И все это на фоне неутешительных успехов по основной учебной программе. В своем первом отчете в декабре 1882 года директор школы сообщит родителям Черчилля, что их сын по успеваемости занял последнее место в классе. К тому же «он – вечная причина всех беспорядков», «постоянно попадает в какие-то переделки», поэтому мало надежды, что «он научится вести себя как должно».[41] К аналогичному выводу придет и леди Рандольф, после возвращения Уинстона на рождественские каникулы. Делясь впечатлениями с мужем, она будет шокирована громкими и вульгарными речами их старшего сына.[42]

Дурное влияние Уинстона не замедлит распространиться и на его брата. Когда коллега лорда Рандольфа по «Четвертой партии» сэр Генри Драммонд Вульф спросит младшего сына леди Рандольф: «Хороший ли ты мальчик?», то Джек ответит:

– Да, но мой старший брат учит меня быть непослушным и озорным.[43]

Несмотря на многочисленные письма, в которых Уинстон неизменно указывал, что «абсолютно счастлив»,[44] с первой школой ему и впрямь не повезло. Спустя почти пятьдесят лет он признается:

– Как же я ненавидел эту школу и какую беспокойную жизнь я провел там в течение двух лет![45]

На тот момент Сент-Джордж была одной из самых дорогих и привилегированных лондонских школ. Всего несколько классов по десять человек в каждом, большой плавательный бассейн, площадки для игры в гольф, футбол и крикет. Все преподаватели, магистры гуманитарных наук, исполняли свои обязанности в специальных мантиях и квадратных головных уборах. Готовя своих выпускников для поступления в Итон, они вели обучение по так называемой итонской модели, уделявшей основное внимание не столько образованию, сколько воспитанию. Недаром спустя семьдесят с лишним лет после означенных событий Черчилль называл свою первую школу не иначе как «штрафная каторга».[46]

Сохранились записки искусствоведа Роджера Фрая,[47] учившегося в Сент-Джордже вместе с Уинстоном. Он вспоминал, как каждый понедельник, после общей линейки, провинившихся мальчиков вели в библиотеку и подвергали порке. В результате данной экзекуции «попки несчастных превращались в кровавое месиво». Остальных же школьников в воспитательных целях сажали около открытой двери, чтобы они, «дрожа от страха, слушали вопли» своих одноклассников.

Фрай был одним из старост и наблюдал все эти издевательства в непосредственной близости.
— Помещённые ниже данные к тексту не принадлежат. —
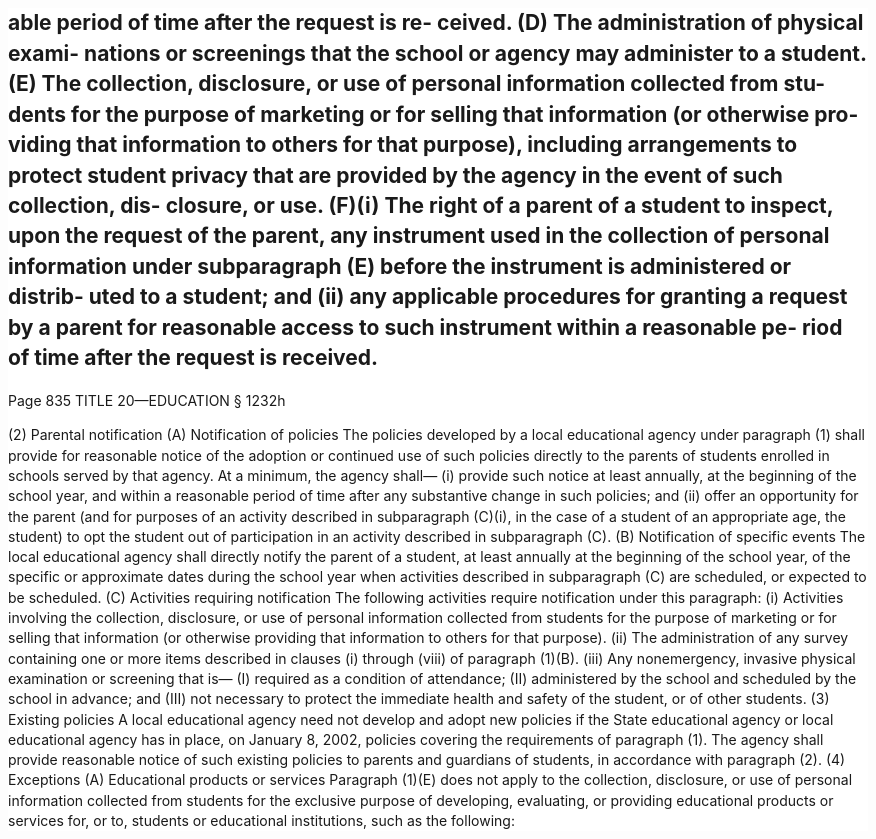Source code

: able period of time after the request is re-
ceived.
    (D) The administration of physical exami-
nations or screenings that the school or
agency may administer to a student.
    (E) The collection, disclosure, or use of
personal information collected from stu-
dents for the purpose of marketing or for
selling that information (or otherwise pro-
viding that information to others for that
purpose), including arrangements to protect
student privacy that are provided by the
agency in the event of such collection, dis-
closure, or use.
    (F)(i) The right of a parent of a student to
inspect, upon the request of the parent, any
instrument used in the collection of personal
information under subparagraph (E) before
the instrument is administered or distrib-
uted to a student; and
    (ii) any applicable procedures for granting
a request by a parent for reasonable access
to such instrument within a reasonable pe-
riod of time after the request is received.
---
Page 835                                         TITLE 20—EDUCATION                                                      § 1232h

(2) Parental notification
    (A) Notification of policies
      The policies developed by a local educational agency under paragraph (1) shall provide for reasonable notice of the adoption or continued use of such policies directly to the parents of students enrolled in schools served by that agency. At a minimum, the agency shall—
        (i) provide such notice at least annually, at the beginning of the school year, and within a reasonable period of time after any substantive change in such policies; and
        (ii) offer an opportunity for the parent (and for purposes of an activity described in subparagraph (C)(i), in the case of a student of an appropriate age, the student) to opt the student out of participation in an activity described in subparagraph (C).
    (B) Notification of specific events
      The local educational agency shall directly notify the parent of a student, at least annually at the beginning of the school year, of the specific or approximate dates during the school year when activities described in subparagraph (C) are scheduled, or expected to be scheduled.
    (C) Activities requiring notification
      The following activities require notification under this paragraph:
        (i) Activities involving the collection, disclosure, or use of personal information collected from students for the purpose of marketing or for selling that information (or otherwise providing that information to others for that purpose).
        (ii) The administration of any survey containing one or more items described in clauses (i) through (viii) of paragraph (1)(B).
        (iii) Any nonemergency, invasive physical examination or screening that is—
           (I) required as a condition of attendance;
           (II) administered by the school and scheduled by the school in advance; and
           (III) not necessary to protect the immediate health and safety of the student, or of other students.
(3) Existing policies
    A local educational agency need not develop and adopt new policies if the State educational agency or local educational agency has in place, on January 8, 2002, policies covering the requirements of paragraph (1). The agency shall provide reasonable notice of such existing policies to parents and guardians of students, in accordance with paragraph (2).
(4) Exceptions
    (A) Educational products or services
      Paragraph (1)(E) does not apply to the collection, disclosure, or use of personal information collected from students for the exclusive purpose of developing, evaluating, or providing educational products or services for, or to, students or educational institutions, such as the following:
Позже он утверждал, что директор получал от данных наказаний «сильнейшее садистское наслаждение».[48]

Сам Уинстон вспоминал:

– Я уверен, что ни один из итоновских студентов или тем более учеников Хэрроу никогда не подвергался такой жестокой порке, которую привык устраивать наш учитель.[49]

Пройдут годы, и восемнадцатилетний Черчилль вернется в Аскот, чтобы отомстить бывшему директору, но тот не доставит ему такого удовольствия, скончавшись в ноябре 1886 года от сердечного приступа в возрасте тридцати восьми лет.

Каким бы ни было поведение учителя, сам Черчилль также не станет утруждать своего наставника в поиске причин для недовольства. С первых же дней пребывания в Сент-Джордже Уинстон проявит весь спектр своего независимого, упрямого и непокорного нрава, не только выходя за рамки дозволенного, но также стараясь отвечать по мере возможности на жестокие экзекуции преподавателя. Так после очередного наказания за кражу сахара из кладовки Черчилль в клочья разорвет любимую соломенную шляпу главного обидчика.[50]

Не прибавила популярности Уинстону и его своеобразная манера учиться – акцентируя внимание только на интересных для себя дисциплинах. Позже, вспоминая об этом в своих мемуарах, он напишет: «Учителям не составило труда разглядеть во мне одновременно как отсталого, так и не по годам развитого ребенка. В их распоряжении имелось достаточно средств, чтобы заставить меня учиться, но я был упрям. Если какой-либо предмет не возбуждал моего воображения, то я просто не мог его изучать. За все двенадцать лет, что я провел в учебных заведениях, ни одному преподавателю не удалось заставить меня написать даже стих на латыни или выучить хоть что-нибудь из греческого языка, исключая алфавит».